Exercise aim – Set down, word for word, only the lines from the start of the records through the line bearing "index tip: (455, 1356)"; include no pictures.

Keypoint text descriptions

[Start of section]

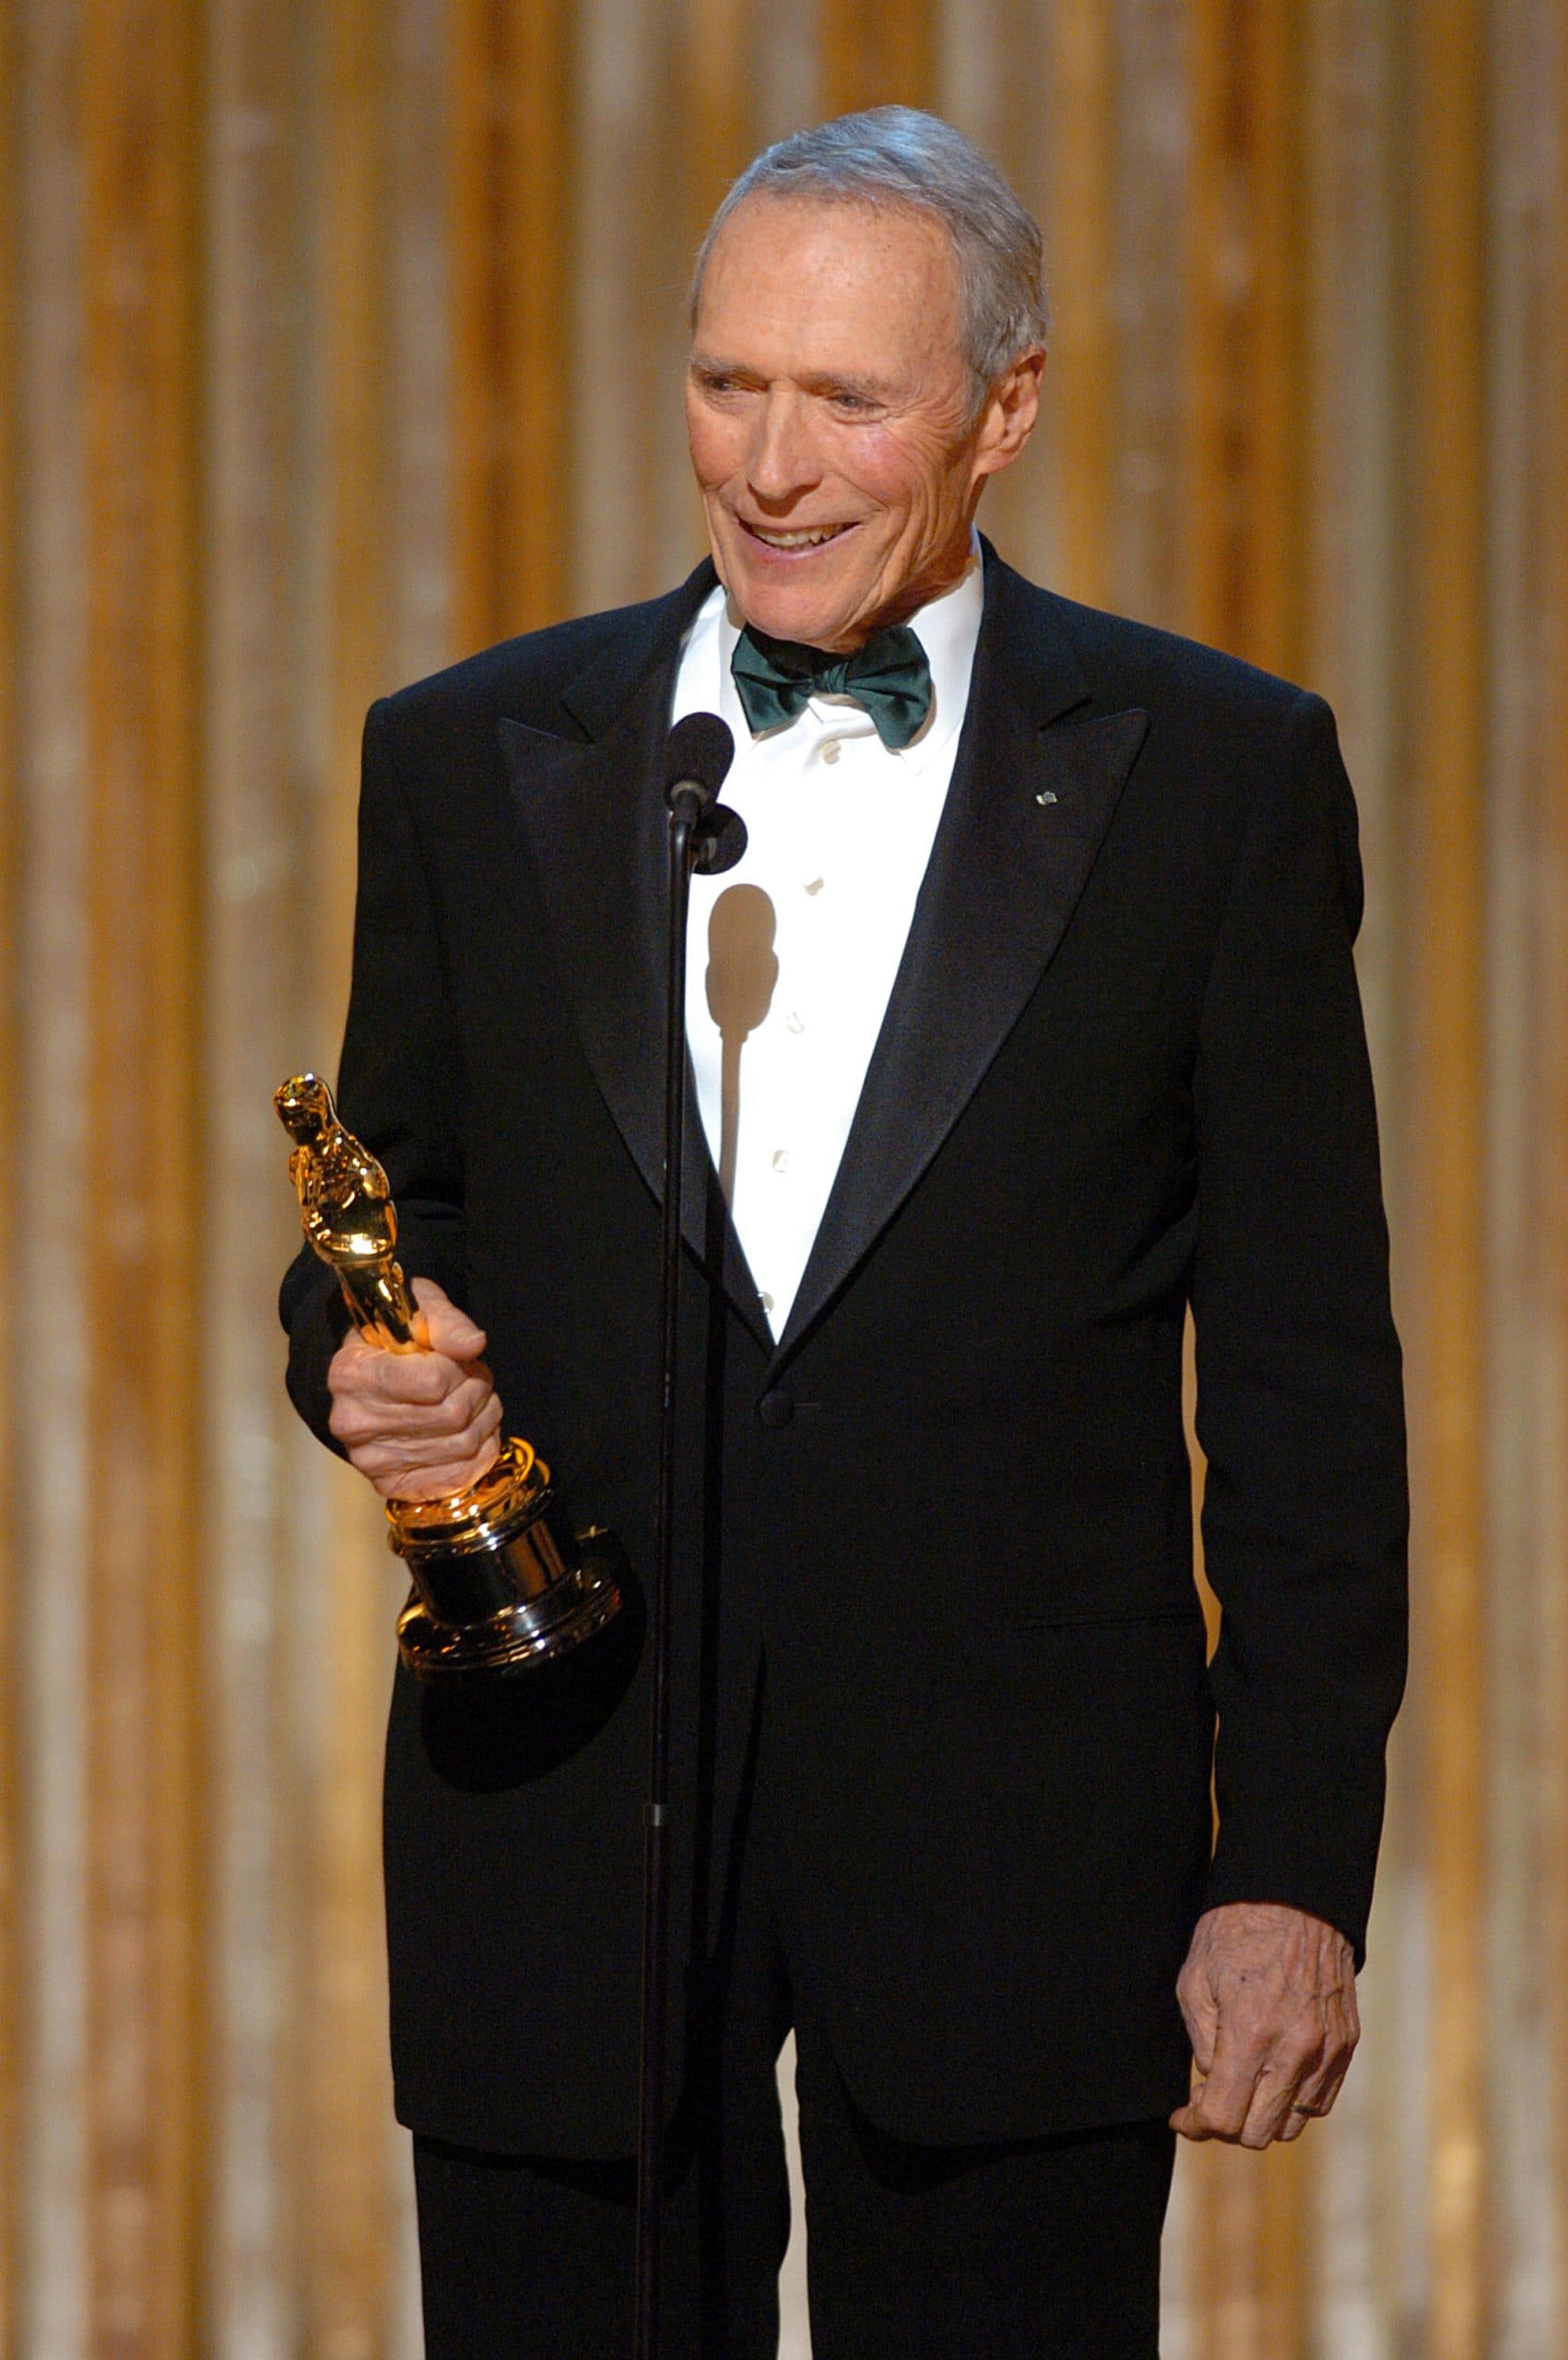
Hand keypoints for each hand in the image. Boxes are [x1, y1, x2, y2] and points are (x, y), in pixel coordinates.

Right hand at [327, 1276, 503, 1499]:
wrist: (370, 1374)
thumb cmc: (396, 1336)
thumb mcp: (418, 1308)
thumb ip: (447, 1322)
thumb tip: (474, 1345)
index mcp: (351, 1374)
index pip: (433, 1381)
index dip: (459, 1366)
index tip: (455, 1356)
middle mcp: (354, 1423)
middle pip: (452, 1415)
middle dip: (477, 1390)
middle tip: (474, 1376)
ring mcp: (371, 1461)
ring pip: (463, 1445)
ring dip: (485, 1418)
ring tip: (475, 1399)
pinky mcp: (392, 1485)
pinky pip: (460, 1477)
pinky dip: (482, 1451)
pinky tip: (473, 1430)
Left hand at [1169, 1902, 1358, 2147]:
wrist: (1296, 1898)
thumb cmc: (1237, 1932)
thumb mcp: (1195, 1980)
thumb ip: (1202, 2042)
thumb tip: (1211, 2084)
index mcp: (1250, 2032)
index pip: (1224, 2116)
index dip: (1196, 2125)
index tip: (1182, 2116)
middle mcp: (1294, 2050)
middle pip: (1259, 2132)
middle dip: (1226, 2124)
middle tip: (1209, 2097)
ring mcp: (1326, 2051)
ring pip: (1292, 2124)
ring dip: (1262, 2115)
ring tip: (1243, 2084)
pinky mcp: (1346, 2045)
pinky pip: (1320, 2100)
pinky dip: (1293, 2100)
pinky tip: (1273, 2074)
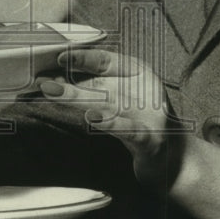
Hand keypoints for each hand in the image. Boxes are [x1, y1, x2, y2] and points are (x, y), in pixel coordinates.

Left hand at [38, 49, 176, 186]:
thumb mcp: (123, 99)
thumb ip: (97, 87)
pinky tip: (94, 120)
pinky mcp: (151, 139)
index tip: (58, 58)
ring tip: (57, 94)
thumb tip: (57, 78)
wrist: (175, 160)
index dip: (81, 58)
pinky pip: (129, 130)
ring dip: (79, 100)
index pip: (106, 60)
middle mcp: (145, 90)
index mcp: (138, 74)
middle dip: (70, 84)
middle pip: (101, 85)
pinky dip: (111, 124)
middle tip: (44, 83)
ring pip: (108, 105)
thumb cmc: (143, 124)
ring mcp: (150, 114)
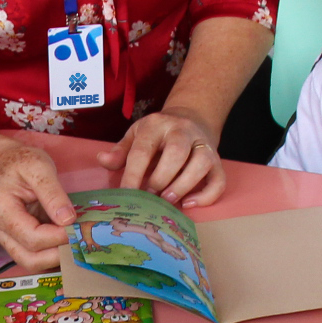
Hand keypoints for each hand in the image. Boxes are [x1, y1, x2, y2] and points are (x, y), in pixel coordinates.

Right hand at [0, 141, 77, 268]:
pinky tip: (65, 242)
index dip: (58, 237)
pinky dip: (50, 254)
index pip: (32, 237)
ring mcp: (4, 238)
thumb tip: (68, 220)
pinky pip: (32, 256)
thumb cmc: (21, 162)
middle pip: (29, 258)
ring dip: (55, 258)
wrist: (5, 164)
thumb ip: (53, 193)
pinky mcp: (13, 241)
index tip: (78, 229)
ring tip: (74, 243)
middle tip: (80, 241)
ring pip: (30, 262)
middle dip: (58, 254)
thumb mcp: (39, 167)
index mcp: (2, 210)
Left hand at [103, 109, 223, 208]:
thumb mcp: (136, 135)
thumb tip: (102, 160)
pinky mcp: (217, 160)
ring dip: (183, 185)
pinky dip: (207, 195)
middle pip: (176, 152)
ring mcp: (203, 145)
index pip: (143, 150)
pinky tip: (188, 203)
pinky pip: (219, 178)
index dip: (133, 174)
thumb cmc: (157, 135)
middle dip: (161, 178)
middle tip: (150, 196)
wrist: (191, 119)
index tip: (127, 194)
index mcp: (156, 125)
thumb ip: (120, 151)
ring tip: (168, 200)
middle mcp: (182, 131)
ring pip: (201, 163)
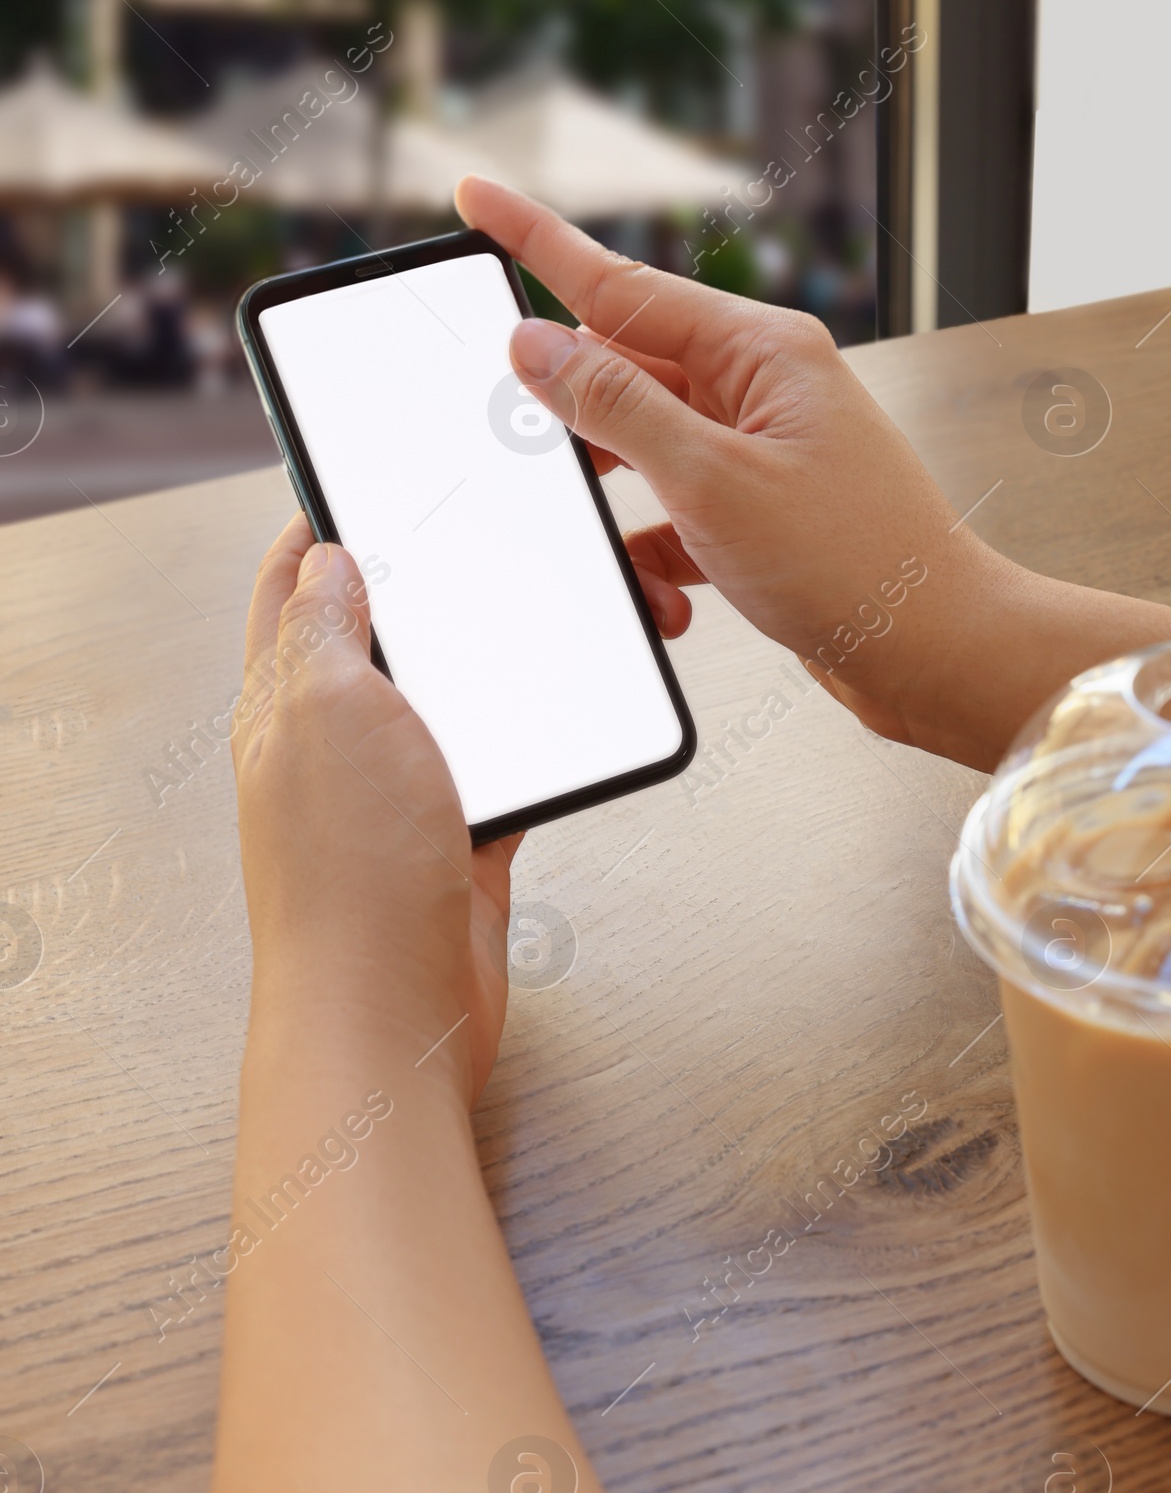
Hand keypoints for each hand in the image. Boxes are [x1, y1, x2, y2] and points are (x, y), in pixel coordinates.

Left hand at [232, 515, 519, 1106]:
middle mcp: (337, 744)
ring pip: (451, 699)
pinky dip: (536, 739)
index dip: (318, 526)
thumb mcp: (325, 711)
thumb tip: (326, 558)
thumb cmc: (350, 875)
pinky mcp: (462, 838)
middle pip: (381, 637)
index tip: (363, 479)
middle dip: (424, 583)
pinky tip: (566, 716)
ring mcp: (400, 794)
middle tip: (478, 534)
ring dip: (491, 660)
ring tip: (539, 613)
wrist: (393, 1013)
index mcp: (284, 703)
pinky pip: (505, 768)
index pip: (290, 590)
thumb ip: (324, 627)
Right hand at [455, 178, 1021, 761]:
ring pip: (645, 453)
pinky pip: (676, 515)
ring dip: (623, 512)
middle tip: (534, 460)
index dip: (536, 239)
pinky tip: (670, 599)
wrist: (938, 653)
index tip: (476, 197)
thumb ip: (616, 407)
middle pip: (624, 371)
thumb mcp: (712, 480)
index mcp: (760, 349)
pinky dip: (660, 558)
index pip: (618, 282)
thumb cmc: (854, 563)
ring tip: (641, 564)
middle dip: (580, 429)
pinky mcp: (762, 511)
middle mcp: (762, 386)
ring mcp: (763, 448)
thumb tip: (537, 344)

[End of section]

Worked solution –
Hand keypoints for each hand in the image. Boxes are [x1, y1, x2, y2] and points are (x, y), in pixel coordinates.

Right hand at [327, 1276, 503, 1499]:
wrist: (370, 1374)
thumb cmc: (396, 1336)
thumb mcp: (418, 1308)
thumb ip: (447, 1322)
thumb tip: (474, 1345)
index mcp: (351, 1374)
index pip: (433, 1381)
index dip: (459, 1366)
index tip: (455, 1356)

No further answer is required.